Flaming tractors, stopped elevators make busy week for local firefighters

Clint Foster, Mineral Wells Index:

The Mineral Wells Fire Department and Volunteer Fire Department were kept busy this week, responding to four calls of various kinds in a matter of three days.

Wednesday was the department’s busiest day. According to MW Fire/Emergency Medical Services, MWFD and MWVFD responded to three total calls that day.

The first was a grease fire in the kitchen of a restaurant at 103 Garrett Morris Parkway around 1:30 p.m.
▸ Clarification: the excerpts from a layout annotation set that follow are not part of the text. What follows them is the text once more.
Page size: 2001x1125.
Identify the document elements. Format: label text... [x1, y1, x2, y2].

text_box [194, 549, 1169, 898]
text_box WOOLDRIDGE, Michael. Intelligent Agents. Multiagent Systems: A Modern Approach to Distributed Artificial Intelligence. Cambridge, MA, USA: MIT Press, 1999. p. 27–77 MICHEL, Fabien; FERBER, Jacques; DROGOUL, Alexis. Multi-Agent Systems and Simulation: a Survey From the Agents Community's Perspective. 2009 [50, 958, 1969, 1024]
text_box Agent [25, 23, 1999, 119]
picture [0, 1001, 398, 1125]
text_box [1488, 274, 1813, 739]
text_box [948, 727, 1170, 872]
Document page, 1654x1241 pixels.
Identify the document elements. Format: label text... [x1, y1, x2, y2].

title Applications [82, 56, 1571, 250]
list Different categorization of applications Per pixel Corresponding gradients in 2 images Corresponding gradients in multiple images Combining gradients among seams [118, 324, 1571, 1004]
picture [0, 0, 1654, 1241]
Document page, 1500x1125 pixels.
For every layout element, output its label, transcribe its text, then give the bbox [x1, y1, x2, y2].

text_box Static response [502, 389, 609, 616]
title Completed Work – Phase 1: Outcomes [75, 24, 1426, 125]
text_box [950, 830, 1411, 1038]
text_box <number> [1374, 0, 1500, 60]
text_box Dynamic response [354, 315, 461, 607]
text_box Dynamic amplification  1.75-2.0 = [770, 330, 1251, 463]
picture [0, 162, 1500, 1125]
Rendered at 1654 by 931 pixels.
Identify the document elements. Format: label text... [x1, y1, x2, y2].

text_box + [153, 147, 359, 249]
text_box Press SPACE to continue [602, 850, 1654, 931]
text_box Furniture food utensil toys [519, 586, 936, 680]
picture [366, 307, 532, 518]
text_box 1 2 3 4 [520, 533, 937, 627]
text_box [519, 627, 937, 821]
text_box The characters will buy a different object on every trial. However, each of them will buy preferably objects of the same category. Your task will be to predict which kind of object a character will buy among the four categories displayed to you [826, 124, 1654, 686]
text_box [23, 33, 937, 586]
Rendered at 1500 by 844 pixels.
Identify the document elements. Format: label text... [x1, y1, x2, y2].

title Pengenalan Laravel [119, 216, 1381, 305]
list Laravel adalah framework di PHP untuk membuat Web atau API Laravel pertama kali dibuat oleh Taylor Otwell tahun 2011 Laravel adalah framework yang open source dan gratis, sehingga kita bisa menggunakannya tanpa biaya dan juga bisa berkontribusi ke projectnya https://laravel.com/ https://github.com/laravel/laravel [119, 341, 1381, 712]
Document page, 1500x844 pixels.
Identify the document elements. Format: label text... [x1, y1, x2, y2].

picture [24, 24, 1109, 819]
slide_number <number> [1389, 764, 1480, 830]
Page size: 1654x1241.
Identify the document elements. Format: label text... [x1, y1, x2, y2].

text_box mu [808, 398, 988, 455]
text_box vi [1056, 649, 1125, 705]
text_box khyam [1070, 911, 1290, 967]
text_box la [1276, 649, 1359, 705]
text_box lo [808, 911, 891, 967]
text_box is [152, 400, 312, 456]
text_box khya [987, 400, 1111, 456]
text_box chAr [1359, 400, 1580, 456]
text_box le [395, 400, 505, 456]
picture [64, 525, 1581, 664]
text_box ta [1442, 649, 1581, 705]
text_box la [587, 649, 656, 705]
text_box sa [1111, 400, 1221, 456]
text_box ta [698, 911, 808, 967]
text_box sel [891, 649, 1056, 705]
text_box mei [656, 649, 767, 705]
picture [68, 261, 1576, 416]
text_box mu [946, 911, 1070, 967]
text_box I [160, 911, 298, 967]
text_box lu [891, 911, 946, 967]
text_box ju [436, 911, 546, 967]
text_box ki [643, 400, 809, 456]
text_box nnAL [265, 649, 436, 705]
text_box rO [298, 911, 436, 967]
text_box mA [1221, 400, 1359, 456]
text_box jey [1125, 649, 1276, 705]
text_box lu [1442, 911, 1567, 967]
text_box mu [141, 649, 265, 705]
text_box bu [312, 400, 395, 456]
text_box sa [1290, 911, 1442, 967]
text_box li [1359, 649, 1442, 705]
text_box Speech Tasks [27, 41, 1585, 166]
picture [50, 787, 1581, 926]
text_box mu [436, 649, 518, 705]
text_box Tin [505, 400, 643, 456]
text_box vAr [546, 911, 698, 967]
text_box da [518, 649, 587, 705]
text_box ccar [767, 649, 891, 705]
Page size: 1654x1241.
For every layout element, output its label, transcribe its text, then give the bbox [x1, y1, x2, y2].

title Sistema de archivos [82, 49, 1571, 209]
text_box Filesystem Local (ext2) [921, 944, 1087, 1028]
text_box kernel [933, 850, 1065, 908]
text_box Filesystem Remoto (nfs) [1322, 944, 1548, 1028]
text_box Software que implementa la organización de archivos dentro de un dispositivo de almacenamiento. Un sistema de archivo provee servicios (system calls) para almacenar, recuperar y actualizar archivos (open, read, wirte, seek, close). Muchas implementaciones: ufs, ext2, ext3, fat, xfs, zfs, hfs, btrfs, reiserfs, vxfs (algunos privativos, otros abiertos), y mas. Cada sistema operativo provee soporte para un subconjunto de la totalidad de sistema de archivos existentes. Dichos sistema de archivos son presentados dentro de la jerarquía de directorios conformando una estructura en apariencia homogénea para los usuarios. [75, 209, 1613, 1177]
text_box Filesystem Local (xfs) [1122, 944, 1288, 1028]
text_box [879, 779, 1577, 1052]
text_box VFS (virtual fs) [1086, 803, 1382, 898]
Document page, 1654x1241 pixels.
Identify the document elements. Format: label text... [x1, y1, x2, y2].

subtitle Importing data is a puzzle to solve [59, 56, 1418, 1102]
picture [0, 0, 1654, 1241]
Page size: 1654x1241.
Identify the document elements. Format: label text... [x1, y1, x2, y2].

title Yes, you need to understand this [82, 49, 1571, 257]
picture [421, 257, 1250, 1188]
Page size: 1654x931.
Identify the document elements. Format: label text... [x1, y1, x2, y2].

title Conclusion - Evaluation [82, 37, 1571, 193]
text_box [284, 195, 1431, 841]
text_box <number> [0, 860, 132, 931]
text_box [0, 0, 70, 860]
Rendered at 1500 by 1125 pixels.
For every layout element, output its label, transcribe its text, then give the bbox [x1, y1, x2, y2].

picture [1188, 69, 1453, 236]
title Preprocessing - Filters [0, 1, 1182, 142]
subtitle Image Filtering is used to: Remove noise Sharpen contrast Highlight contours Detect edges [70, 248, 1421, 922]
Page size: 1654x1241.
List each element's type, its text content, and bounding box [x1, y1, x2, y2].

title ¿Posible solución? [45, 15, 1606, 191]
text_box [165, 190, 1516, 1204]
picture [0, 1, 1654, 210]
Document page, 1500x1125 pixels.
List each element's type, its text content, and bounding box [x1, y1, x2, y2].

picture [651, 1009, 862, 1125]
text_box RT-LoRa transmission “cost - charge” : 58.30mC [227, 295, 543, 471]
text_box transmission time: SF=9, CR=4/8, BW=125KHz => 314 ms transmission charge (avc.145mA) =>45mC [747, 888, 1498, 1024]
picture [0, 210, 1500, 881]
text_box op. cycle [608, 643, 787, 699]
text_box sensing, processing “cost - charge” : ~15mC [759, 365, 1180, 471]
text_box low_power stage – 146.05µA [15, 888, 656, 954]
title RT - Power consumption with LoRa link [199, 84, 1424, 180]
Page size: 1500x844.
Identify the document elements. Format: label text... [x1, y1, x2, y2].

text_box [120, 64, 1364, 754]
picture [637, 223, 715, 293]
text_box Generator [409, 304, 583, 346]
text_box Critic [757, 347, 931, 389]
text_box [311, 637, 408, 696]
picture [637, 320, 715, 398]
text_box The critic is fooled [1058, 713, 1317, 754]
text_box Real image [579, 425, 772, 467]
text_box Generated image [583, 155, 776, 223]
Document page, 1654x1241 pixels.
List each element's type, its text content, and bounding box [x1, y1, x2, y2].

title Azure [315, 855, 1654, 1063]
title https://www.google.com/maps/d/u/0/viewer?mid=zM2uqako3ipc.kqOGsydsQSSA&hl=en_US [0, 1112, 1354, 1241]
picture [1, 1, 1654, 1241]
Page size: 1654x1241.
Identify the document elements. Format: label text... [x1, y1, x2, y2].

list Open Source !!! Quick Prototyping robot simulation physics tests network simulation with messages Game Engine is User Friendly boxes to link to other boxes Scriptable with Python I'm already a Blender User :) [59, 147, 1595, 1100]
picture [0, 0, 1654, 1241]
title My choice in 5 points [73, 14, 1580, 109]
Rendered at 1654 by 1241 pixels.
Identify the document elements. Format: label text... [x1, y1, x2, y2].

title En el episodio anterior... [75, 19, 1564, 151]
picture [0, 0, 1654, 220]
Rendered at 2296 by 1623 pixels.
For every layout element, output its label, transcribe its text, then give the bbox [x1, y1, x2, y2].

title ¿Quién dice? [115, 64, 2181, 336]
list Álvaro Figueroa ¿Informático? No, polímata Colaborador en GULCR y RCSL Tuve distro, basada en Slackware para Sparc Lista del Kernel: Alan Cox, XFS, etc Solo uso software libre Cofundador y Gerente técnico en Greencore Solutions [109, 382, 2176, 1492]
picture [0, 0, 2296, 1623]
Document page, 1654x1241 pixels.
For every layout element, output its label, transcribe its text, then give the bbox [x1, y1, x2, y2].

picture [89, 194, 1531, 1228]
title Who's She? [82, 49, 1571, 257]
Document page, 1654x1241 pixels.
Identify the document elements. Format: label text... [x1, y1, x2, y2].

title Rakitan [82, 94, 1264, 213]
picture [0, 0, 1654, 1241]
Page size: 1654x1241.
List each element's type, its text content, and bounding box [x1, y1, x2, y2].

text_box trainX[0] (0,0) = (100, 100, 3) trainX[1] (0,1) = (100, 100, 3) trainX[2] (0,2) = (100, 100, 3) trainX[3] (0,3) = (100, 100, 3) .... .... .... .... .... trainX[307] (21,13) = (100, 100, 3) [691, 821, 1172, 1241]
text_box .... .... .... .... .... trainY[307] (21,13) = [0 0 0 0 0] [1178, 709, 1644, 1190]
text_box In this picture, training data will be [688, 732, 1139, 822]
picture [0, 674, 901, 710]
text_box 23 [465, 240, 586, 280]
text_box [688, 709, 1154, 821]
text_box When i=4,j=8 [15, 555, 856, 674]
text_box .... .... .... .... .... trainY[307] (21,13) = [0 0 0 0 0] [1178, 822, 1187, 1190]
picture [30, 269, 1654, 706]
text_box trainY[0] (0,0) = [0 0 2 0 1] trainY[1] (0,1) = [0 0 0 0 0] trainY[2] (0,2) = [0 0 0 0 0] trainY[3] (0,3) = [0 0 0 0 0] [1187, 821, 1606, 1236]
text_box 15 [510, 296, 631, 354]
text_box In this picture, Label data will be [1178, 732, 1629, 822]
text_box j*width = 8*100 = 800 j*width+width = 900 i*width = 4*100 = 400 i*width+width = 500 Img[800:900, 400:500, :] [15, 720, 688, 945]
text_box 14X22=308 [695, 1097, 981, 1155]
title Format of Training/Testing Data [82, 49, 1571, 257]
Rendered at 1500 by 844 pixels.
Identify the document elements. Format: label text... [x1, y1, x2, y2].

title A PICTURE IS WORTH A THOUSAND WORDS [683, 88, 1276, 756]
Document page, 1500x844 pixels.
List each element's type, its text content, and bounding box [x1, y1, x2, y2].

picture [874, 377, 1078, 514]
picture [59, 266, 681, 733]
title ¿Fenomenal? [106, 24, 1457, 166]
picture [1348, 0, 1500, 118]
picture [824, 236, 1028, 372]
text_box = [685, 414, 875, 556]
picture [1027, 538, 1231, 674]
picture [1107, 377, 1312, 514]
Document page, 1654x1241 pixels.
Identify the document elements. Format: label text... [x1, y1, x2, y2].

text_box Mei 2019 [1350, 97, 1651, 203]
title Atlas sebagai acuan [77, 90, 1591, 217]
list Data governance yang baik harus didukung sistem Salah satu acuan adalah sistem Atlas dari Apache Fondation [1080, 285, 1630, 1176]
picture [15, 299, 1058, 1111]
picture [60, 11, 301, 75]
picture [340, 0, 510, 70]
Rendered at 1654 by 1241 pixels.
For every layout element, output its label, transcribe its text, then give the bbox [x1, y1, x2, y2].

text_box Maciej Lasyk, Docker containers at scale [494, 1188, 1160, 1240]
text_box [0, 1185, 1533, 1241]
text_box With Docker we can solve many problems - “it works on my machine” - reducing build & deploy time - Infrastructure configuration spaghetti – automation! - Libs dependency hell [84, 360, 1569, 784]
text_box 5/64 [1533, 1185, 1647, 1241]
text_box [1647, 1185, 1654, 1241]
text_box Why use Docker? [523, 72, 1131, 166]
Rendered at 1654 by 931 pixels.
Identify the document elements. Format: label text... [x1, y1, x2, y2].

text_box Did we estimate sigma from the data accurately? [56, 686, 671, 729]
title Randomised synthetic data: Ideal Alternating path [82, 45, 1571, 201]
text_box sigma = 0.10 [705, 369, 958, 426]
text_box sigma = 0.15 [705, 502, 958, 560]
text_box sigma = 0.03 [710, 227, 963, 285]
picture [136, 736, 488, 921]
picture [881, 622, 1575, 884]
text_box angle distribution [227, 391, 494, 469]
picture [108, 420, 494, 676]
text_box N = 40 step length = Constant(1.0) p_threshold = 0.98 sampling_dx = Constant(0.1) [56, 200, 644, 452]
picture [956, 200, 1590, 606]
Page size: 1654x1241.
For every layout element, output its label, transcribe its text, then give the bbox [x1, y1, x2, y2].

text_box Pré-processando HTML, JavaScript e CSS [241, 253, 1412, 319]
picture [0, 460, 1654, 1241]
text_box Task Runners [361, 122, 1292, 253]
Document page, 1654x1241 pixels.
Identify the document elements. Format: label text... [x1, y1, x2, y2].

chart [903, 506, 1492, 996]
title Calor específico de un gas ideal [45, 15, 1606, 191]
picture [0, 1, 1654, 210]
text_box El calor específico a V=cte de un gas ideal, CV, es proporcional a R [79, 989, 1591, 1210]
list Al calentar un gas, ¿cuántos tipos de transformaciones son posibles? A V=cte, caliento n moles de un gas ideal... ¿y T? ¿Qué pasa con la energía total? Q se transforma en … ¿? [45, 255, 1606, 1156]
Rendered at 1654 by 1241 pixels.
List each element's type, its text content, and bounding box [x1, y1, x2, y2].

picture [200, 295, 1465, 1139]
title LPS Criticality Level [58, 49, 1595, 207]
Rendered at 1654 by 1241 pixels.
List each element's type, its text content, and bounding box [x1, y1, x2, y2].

When MWFD firefighters arrived at the restaurant, the fire had already been put out and the building evacuated. But, MWFD said, the restaurant owners were scared and asked that the firefighters entered the building and made sure the fire was snuffed. MWFD entered the building, determined the fire was out and helped the staff to ventilate the building.

Not long after, just before 2 p.m., MWFD responded to a person locked in an elevator in the 100 block of SE 6th Avenue. An electrician was on the scene and was able to successfully open the elevator door and release the person inside. The elevator was then placed out of service.

MWVFD got in on the Wednesday action when they took a truck to aid the Graford Volunteer Fire Department in fighting a tractor fire on Grassyridge Road around 1:30 p.m. The fire was successfully extinguished with no problems.

Rounding out a week of local emergencies was a truck fire just before 1:30 a.m. Friday morning. MWFD responded to the 600 block of NW 8th Street to find a small fire coming from underneath a truck near the exhaust. The fire was quickly extinguished with no damage found from the fire and no injuries.

Mission Granbury looks to expand operations

Hood County News: 

Two persons are willing to donate $300,000 if Mission Granbury can raise matching funds by the end of this year to buy an almost 10,000 square-foot-building, board president Lance Terry said. It would enable Mission Granbury to expand operations to assist those in crises and need.